Si vemos que el autor plantea con la monarquía un Estado no tan malo, en su idea de las comunidades urbanas plantea una propiedad privada no tan privada, limitada por su colectivismo moral. Las propiedades —en la constructivista “utopía” (¿o distopía?) hoppeana— son de una empresa o un individuo, que transmite derechos pero no el nudo dominio. De este modo el propietario gestiona zonas que atraen a personas que desean vivir o establecerse comercialmente. Pero se reserva el derecho de administrar junto con “el sostén de la elite de la comunidad” la zona, de modo que nadie pueda “vivir de manera alternativa”. También se reserva al derecho de expulsión, igual que en un club, a “los miembros de la comunidad que aboguen, anuncien o hagan apología de actividades incompatibles con la finalidad esencial del pacto: la protección de la propiedad y la familia” (p. 285). Si alguien se jacta de ser soltero, se lo expulsa; lo mismo ocurre con los homosexuales, practicantes de yoga u otros que lleven una vida “diferente”. Por supuesto, si uno de los habitantes propone que se pueda votar, y que no que sea la “elite” la que decida, también se lo expulsará. “Con el objetivo de proteger la propiedad privada, no se puede contener nada parecido a un derecho a la libertad (ilimitada) de expresión de los arrendatarios, ni siquiera en la posesión de cada cual” (p. 287). La utopía hoppeana se parece mucho a una distopía comunitaria que para ser sostenida requiere que no haya voces democráticas ni distintas miradas. El “hedonismo individualista, parasitismo social, culto al medio ambiente, homosexualidad o comunismo tendrán que ser erradicados de la sociedad si se quiere mantener un orden libertario” (p. 287).
De lo anterior, ¿podría algún libertario o liberal clásico sostener que la defensa de una “moral tradicional” desde el Estado (mediante una monarquía absoluta, sin separación de poderes ni derechos individuales) es compatible con una visión en favor de la libertad de las personas? ¿Qué tiene que ver con el liberalismo el impedir manifestar ideas que sobre “formas de vida alternativas” que no le gusten a la comunidad? ¿Dónde está el individualismo en un autor que habla en términos totalmente colectivistas?
El libro parte de algunos supuestos muy ciertos —el aumento de tamaño y funciones del Estado se ha comido a muchas comunidades privadas de todo tipo, metiéndose en donde no debía meterese.

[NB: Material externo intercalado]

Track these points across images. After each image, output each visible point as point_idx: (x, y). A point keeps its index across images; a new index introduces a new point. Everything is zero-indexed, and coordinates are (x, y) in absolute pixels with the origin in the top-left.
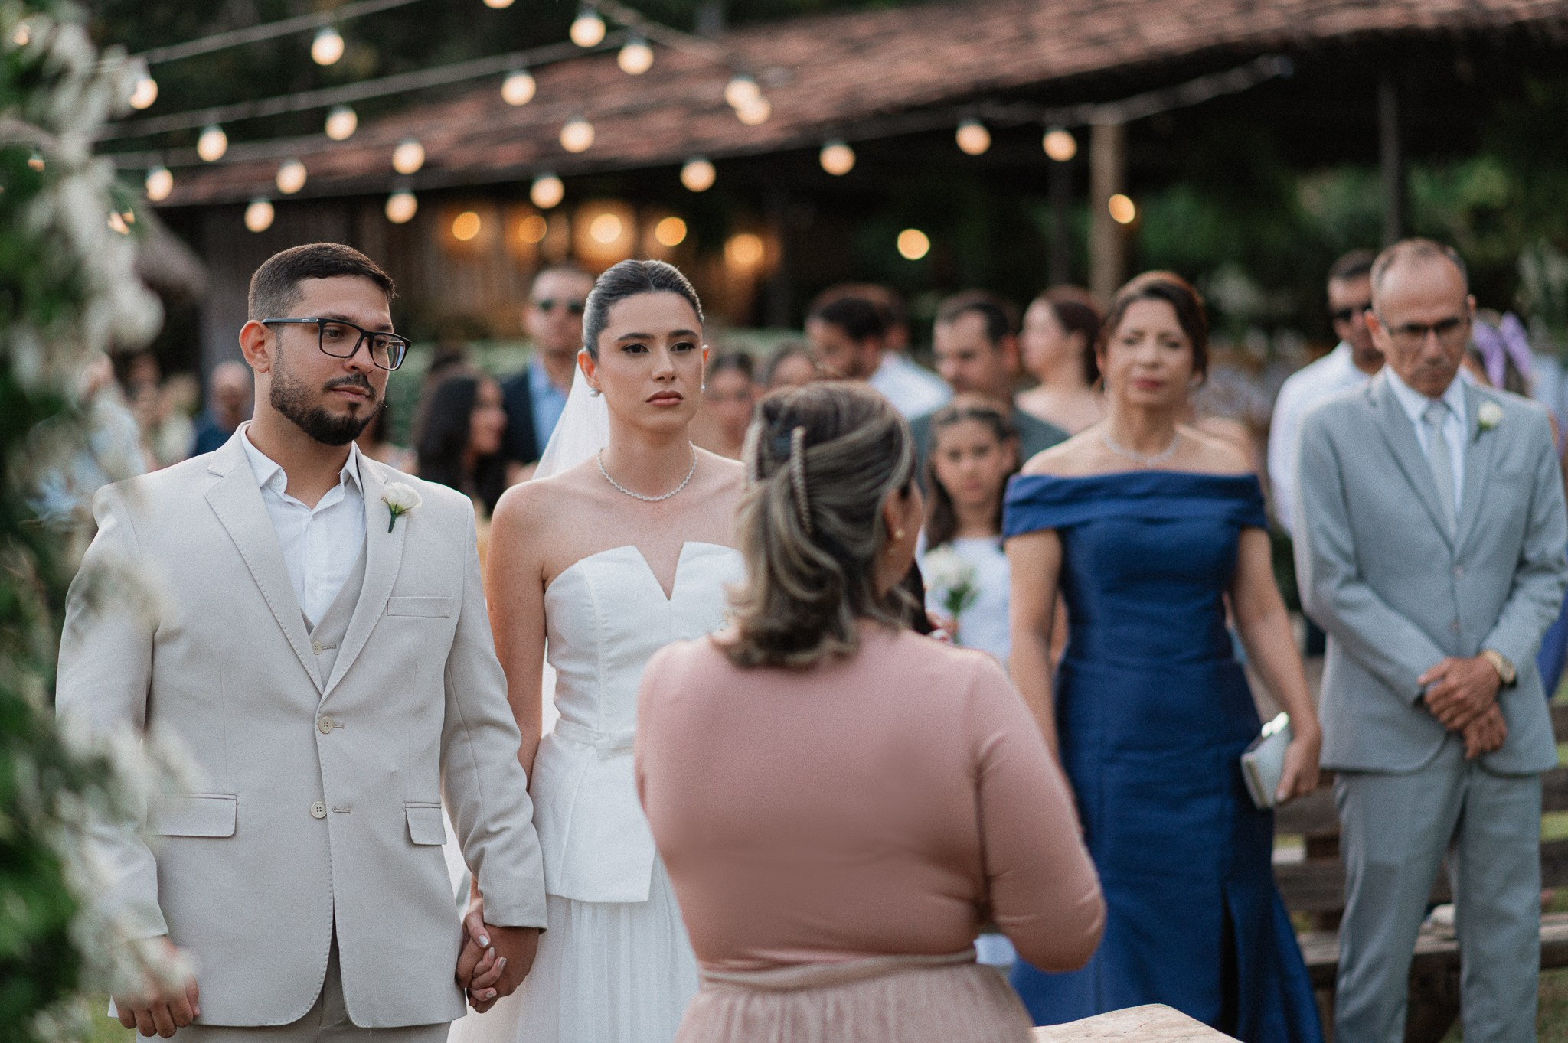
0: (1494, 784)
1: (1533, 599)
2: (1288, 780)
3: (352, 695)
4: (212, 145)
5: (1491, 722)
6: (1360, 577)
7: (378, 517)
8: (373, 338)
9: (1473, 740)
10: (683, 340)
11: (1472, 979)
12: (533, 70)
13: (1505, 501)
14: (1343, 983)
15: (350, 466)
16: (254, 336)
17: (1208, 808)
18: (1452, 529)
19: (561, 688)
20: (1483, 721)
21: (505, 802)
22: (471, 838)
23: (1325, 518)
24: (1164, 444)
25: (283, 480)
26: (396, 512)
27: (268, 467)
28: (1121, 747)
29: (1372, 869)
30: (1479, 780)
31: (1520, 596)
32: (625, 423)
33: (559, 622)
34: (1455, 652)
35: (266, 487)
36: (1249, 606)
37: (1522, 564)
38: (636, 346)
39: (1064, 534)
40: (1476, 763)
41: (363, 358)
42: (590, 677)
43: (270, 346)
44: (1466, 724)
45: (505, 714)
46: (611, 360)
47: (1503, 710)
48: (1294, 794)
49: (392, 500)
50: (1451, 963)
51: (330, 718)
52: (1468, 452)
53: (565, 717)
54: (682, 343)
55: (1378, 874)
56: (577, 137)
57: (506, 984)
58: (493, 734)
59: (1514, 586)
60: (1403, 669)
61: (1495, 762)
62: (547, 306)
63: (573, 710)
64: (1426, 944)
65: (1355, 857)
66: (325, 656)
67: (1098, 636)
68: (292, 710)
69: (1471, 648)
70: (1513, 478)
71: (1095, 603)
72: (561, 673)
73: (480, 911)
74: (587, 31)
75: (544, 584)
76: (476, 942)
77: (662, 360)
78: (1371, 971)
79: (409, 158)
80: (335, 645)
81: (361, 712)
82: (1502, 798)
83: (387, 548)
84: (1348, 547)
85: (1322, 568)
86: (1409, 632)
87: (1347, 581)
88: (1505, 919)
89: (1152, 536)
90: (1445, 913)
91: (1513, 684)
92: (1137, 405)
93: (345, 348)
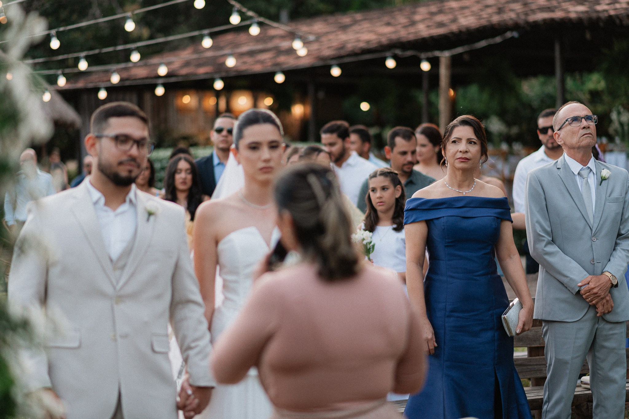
0: (608, 326)
1: (624, 250)
2: (521, 325)
3: (129, 289)
4: (83, 65)
5: (607, 301)
6: (553, 242)
7: (142, 216)
8: (139, 143)
9: (600, 309)
10: (274, 144)
11: (597, 406)
12: (212, 35)
13: (613, 209)
14: (545, 407)
15: (131, 195)
16: (91, 142)
17: (488, 335)
18: (591, 220)
19: (225, 287)
20: (604, 301)
21: (198, 334)
22: (185, 349)
23: (539, 217)
24: (469, 186)
25: (103, 200)
26: (150, 214)
27: (97, 195)
28: (452, 311)
29: (558, 361)
30: (602, 325)
31: (618, 248)
32: (250, 178)
33: (224, 259)
34: (592, 273)
35: (96, 203)
36: (504, 252)
37: (619, 235)
38: (254, 147)
39: (429, 223)
40: (601, 318)
41: (134, 151)
42: (236, 282)
43: (97, 146)
44: (597, 303)
45: (198, 298)
46: (245, 152)
47: (612, 296)
48: (523, 330)
49: (149, 208)
50: (589, 399)
51: (120, 298)
52: (597, 189)
53: (226, 298)
54: (273, 146)
55: (560, 363)
56: (231, 62)
57: (198, 410)
58: (192, 307)
59: (616, 244)
60: (571, 279)
61: (609, 317)
62: (219, 131)
63: (230, 295)
64: (579, 391)
65: (551, 356)
66: (118, 273)
67: (443, 265)
68: (103, 295)
69: (599, 271)
70: (616, 200)
71: (442, 251)
72: (225, 281)
73: (188, 380)
74: (235, 19)
75: (217, 243)
76: (186, 393)
77: (265, 153)
78: (557, 403)
79: (163, 71)
80: (123, 268)
81: (134, 296)
82: (611, 332)
83: (146, 229)
84: (549, 229)
85: (538, 238)
86: (574, 264)
87: (548, 243)
88: (613, 381)
89: (466, 224)
90: (586, 379)
91: (617, 286)
92: (459, 169)
93: (126, 147)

Y la democracia ha adormecido un poco el antiguo espíritu de vigilar al poder— pero a partir de ellos se elabora un delirio constructivista al servicio de arengar a las siempre existentes cabezas oscurantistas, sedientas de vibrar en una identidad colectiva. Hoppe levanta el puño y le grita a la nube de la modernidad. No son pocos los que gritan con él.